What is the significance of the phrase "eyes like or of an iguana" or "iguana eyes"? I have heard and read it within the Dominican culture. What are the characteristics of iguana eyes? Is this a compliment or insult'
I would have thought the phrase had to do with color or shape but both of these explanations make more sense. Thank you.
Maybe the ability to see in front and behind themselves simultaneously, or the inability to see well in front of themselves or perceive depth.
*Because iguanas are potential prey for a wide variety of predators, they need to be constantly on the lookout for approaching trouble. To help them do this, an iguana's eyes are set far to the side of his head. This gives a very wide field of vision, greater than 180 degrees, allowing them to see to the front, to the side, and slightly to the rear.
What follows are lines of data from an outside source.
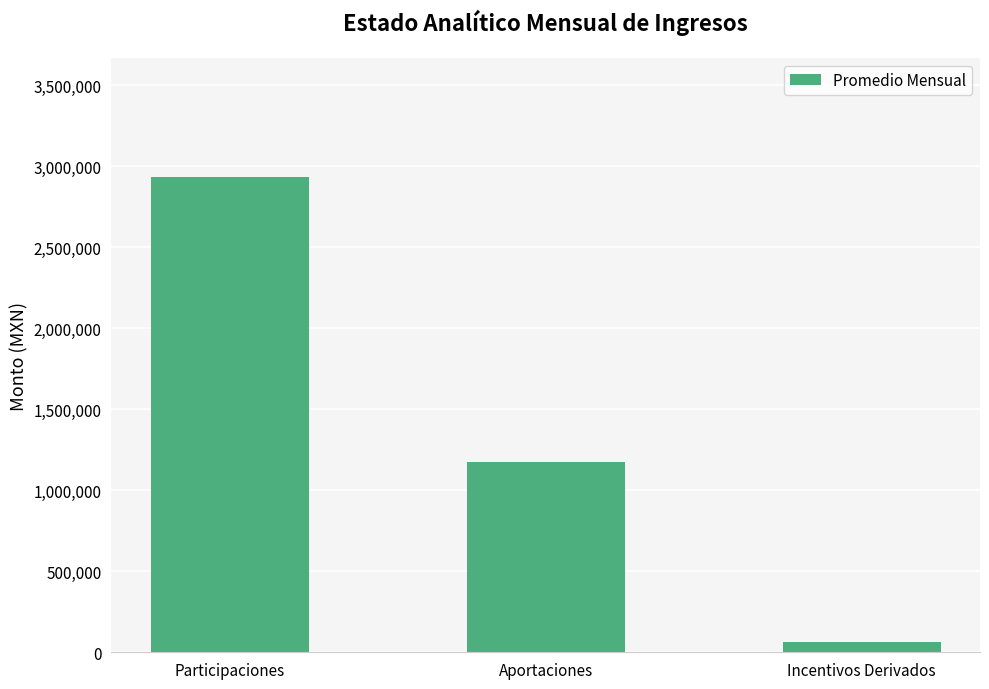

What is the sum of all values?

4171561.3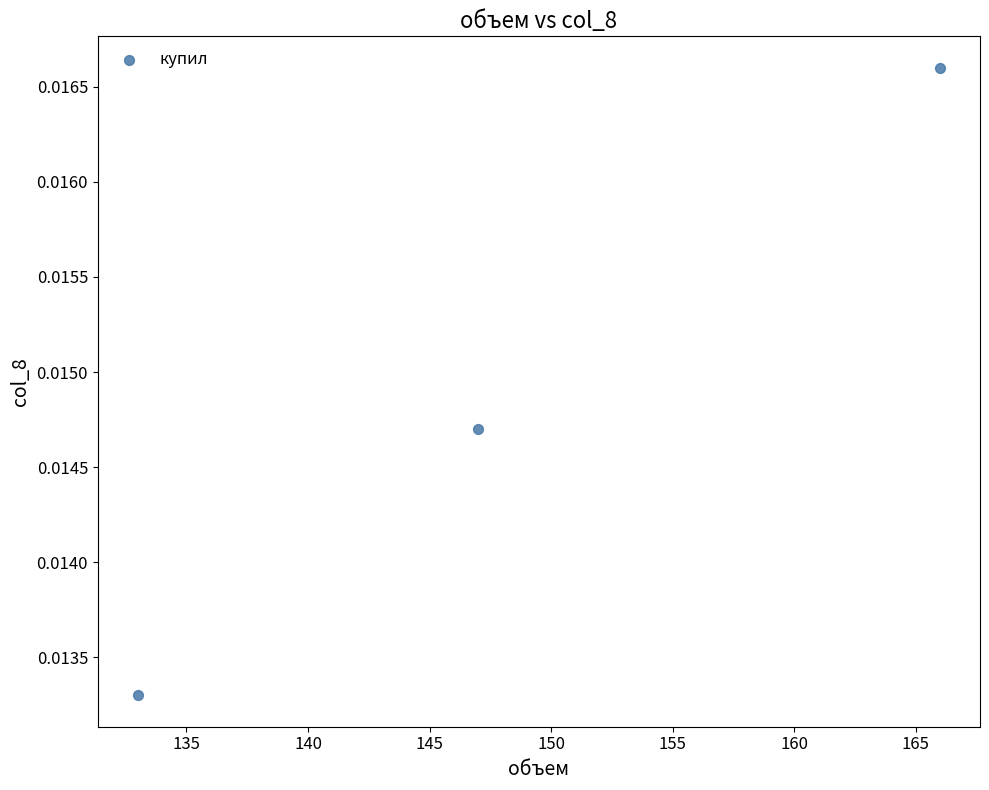

What is the average X value?

148.7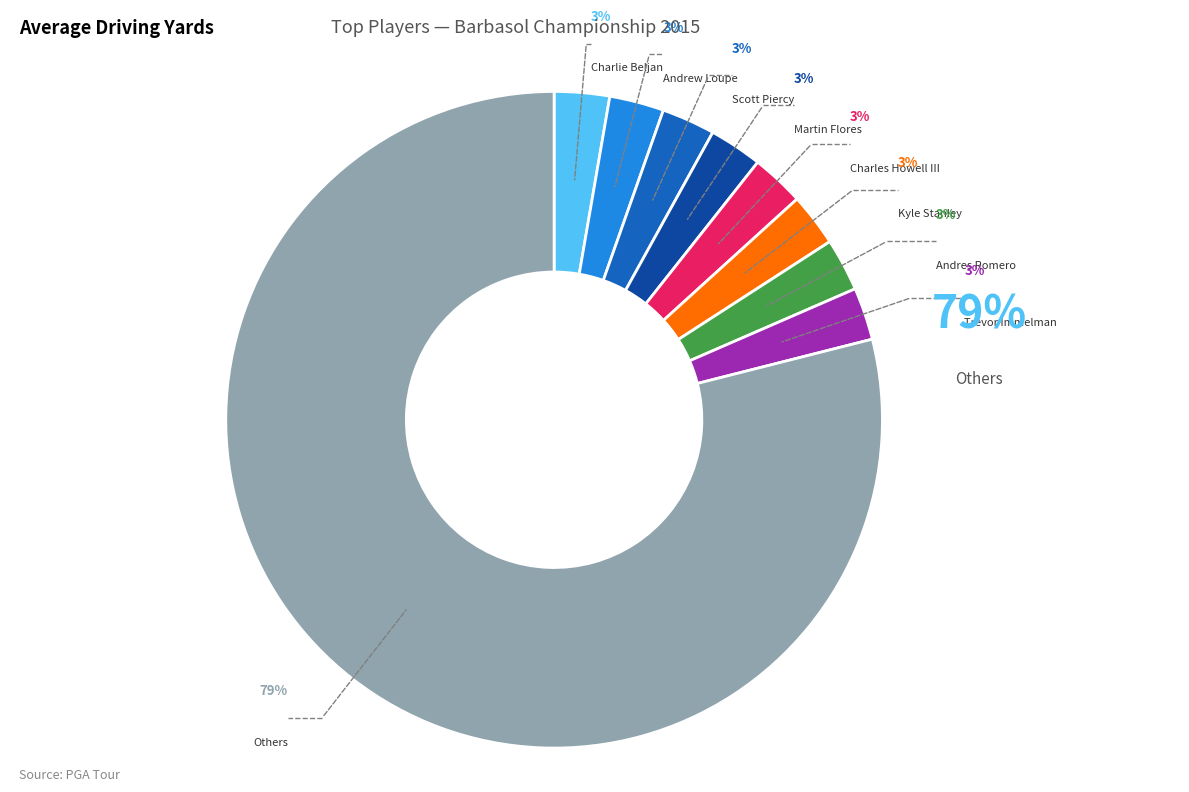

To the nearest percent, what is the average slice percentage?

11%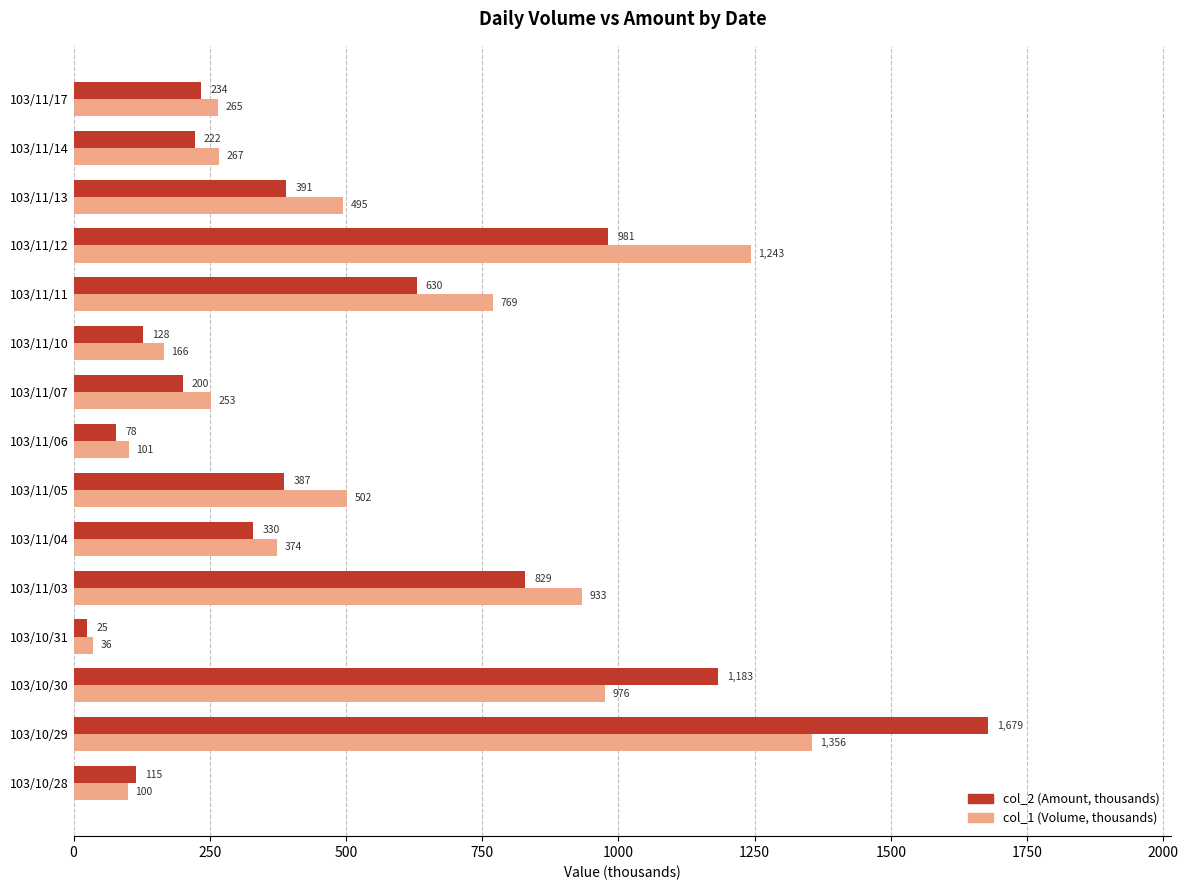

What is the lowest value of the col_2 (Amount, thousands) series?

25.4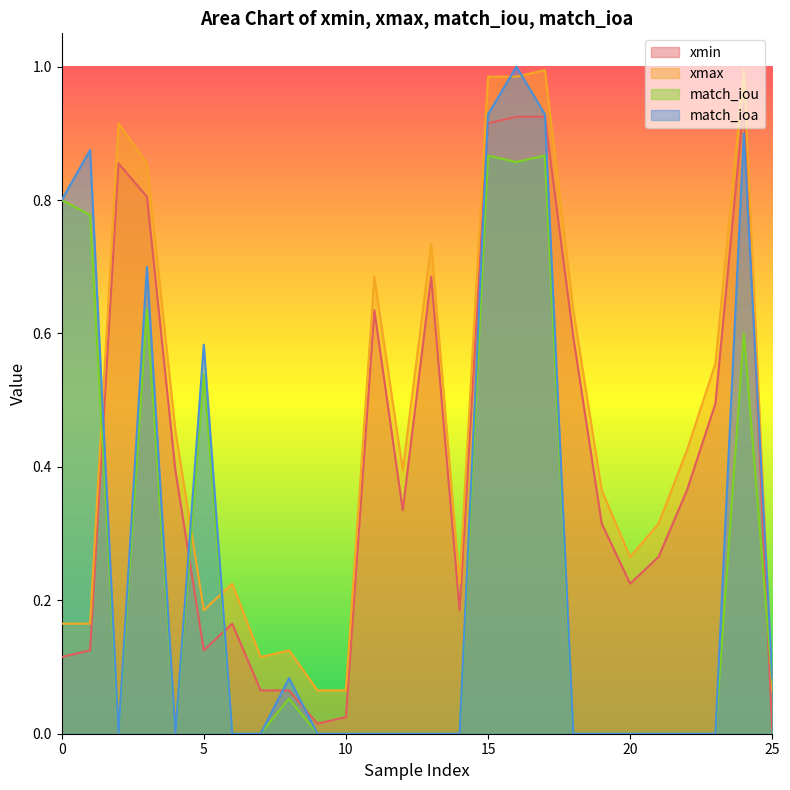

What is the label of the 21st point from the left?

20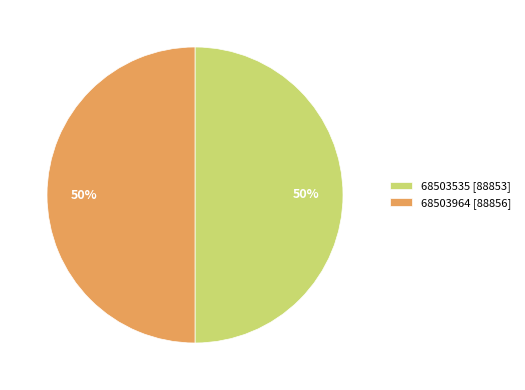

To the nearest percent, what is the average slice percentage?

50%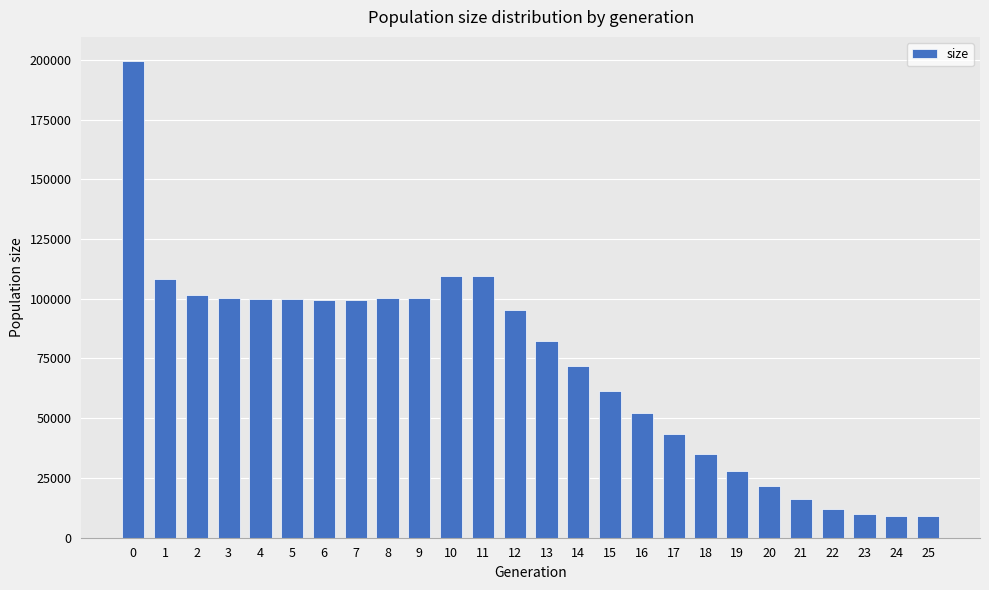

What is the greatest value displayed?

199601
The disadvantage to this arrangement, however, is that the field of vision of both eyes does not overlap very much at the front. In humans, our binocular fields of vision overlap extensively, which allows us to accurately judge distances (as a trade-off, though, humans do not have very good peripheral vision). In iguanas, the overlap is only slight, making it difficult for an iguana to look at something with both eyes at the same time.
Because of this, iguanas are not able to judge distances very well--a potential hazard to an animal that continually jumps from one high tree branch to another. While I was in Nicaragua, I would often see or hear an iguana come crashing down through the underbrush after misjudging a jump and falling out of his tree. Fortunately, iguanas are built to withstand a lot of punishment, and all of the fallen iguanas would, after a moment or two to clear their head, go scampering off unharmed, to head for the nearest tree trunk.*
I have no idea. I can only assume that this is similar to an English phrase, "eyes like a hawk". Hopefully James will come along and provide all the necessary details, mind you, he is from America, so over there it might be "eyes like a japanese interpreter". James, where are you, hehe.